### WORK ITEM
Copy every line of the data that includes the string "cookie".

### TASK INPUTS

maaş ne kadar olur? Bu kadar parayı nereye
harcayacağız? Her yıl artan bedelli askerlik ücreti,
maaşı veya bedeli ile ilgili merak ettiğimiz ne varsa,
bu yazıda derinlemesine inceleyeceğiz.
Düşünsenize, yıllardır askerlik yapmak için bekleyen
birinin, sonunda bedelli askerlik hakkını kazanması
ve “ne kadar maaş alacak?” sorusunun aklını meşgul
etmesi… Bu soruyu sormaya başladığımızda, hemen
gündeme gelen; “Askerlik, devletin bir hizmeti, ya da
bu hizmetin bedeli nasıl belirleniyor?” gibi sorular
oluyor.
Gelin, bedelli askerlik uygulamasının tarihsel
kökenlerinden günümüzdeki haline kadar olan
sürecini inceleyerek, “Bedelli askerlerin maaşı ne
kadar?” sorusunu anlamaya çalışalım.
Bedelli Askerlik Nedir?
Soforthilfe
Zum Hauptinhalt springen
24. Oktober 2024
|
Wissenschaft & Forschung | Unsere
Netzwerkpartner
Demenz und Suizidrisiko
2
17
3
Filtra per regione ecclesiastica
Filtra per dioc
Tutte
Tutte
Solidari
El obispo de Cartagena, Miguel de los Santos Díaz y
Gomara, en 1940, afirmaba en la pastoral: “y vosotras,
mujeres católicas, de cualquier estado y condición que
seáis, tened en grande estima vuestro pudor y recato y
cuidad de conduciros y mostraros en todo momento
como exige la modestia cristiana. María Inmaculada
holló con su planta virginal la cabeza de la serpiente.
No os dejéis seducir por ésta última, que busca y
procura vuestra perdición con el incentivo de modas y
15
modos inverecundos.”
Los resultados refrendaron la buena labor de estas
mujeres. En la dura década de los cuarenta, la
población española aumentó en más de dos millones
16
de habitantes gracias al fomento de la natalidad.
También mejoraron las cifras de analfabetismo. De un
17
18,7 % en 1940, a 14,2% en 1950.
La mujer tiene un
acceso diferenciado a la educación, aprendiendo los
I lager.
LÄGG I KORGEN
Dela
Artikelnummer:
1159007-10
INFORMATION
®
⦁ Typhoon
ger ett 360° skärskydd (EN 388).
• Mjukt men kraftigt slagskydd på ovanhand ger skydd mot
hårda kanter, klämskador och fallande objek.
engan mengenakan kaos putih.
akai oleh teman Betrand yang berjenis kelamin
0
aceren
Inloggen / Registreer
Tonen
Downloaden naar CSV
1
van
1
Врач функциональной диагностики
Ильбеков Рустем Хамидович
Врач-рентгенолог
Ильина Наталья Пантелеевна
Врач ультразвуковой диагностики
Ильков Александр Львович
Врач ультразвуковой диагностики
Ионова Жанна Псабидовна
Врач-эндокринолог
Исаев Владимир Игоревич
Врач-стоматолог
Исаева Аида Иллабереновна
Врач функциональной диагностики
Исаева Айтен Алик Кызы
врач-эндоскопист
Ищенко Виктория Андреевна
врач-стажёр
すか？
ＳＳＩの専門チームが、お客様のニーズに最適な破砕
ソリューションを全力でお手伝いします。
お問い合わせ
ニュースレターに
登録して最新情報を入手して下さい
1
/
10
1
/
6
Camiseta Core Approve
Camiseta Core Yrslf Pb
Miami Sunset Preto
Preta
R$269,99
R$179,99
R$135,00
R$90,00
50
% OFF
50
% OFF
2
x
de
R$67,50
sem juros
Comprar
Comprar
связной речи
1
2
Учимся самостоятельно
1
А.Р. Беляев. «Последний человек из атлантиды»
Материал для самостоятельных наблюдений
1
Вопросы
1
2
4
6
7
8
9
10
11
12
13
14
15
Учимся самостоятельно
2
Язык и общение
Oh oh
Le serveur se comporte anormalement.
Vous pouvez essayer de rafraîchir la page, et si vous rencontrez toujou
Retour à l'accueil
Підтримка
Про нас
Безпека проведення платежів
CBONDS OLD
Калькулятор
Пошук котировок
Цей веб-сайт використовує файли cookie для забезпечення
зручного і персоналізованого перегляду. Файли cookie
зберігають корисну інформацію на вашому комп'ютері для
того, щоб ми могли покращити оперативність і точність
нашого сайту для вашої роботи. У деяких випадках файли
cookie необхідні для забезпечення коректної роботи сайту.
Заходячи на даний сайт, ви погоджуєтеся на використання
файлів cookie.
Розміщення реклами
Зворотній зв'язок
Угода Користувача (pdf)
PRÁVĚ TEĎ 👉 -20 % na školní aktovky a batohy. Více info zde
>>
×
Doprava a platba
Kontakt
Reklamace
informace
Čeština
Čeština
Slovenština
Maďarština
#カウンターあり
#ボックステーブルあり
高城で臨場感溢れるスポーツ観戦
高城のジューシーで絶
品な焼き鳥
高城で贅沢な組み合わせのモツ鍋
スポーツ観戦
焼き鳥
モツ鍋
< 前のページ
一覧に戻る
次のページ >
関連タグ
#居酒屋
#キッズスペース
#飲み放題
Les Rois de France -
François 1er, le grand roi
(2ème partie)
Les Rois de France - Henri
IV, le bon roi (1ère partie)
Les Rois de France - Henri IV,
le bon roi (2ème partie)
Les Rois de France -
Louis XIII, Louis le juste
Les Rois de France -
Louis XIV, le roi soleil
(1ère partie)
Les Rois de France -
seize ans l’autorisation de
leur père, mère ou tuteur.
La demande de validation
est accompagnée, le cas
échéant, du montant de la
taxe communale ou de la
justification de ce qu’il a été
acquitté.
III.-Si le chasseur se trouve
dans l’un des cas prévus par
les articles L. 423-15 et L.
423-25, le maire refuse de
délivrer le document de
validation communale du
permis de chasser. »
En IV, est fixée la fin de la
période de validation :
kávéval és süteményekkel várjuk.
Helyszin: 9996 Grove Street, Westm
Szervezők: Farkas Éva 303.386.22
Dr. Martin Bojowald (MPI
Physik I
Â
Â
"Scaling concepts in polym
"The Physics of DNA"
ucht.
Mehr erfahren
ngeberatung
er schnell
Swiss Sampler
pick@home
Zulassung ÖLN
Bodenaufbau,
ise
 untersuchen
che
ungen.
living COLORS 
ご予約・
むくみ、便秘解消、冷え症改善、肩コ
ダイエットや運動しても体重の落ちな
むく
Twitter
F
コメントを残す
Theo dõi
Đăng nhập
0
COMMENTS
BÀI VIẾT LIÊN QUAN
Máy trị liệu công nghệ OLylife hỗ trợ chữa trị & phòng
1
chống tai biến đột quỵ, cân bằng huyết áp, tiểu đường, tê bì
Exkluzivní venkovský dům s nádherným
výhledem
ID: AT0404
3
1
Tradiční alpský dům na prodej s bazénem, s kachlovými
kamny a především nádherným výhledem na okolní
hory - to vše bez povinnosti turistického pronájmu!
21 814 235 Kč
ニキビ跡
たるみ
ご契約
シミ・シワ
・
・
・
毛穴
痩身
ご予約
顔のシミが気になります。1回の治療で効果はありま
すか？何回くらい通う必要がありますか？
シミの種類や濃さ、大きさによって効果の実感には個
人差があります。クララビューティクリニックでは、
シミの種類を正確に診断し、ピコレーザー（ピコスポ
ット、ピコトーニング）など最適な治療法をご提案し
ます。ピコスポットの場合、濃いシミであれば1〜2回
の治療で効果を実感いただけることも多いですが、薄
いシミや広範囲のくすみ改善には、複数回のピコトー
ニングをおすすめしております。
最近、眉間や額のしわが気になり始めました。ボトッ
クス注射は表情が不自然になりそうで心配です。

### FINISHED EXERCISE
Цей веб-сайт використовує файли cookie для забезпечення
зручного і персоналізованого перегляду. Файли cookie
cookie необхідні для забезпечення коректної роботи сайту.
файлів cookie.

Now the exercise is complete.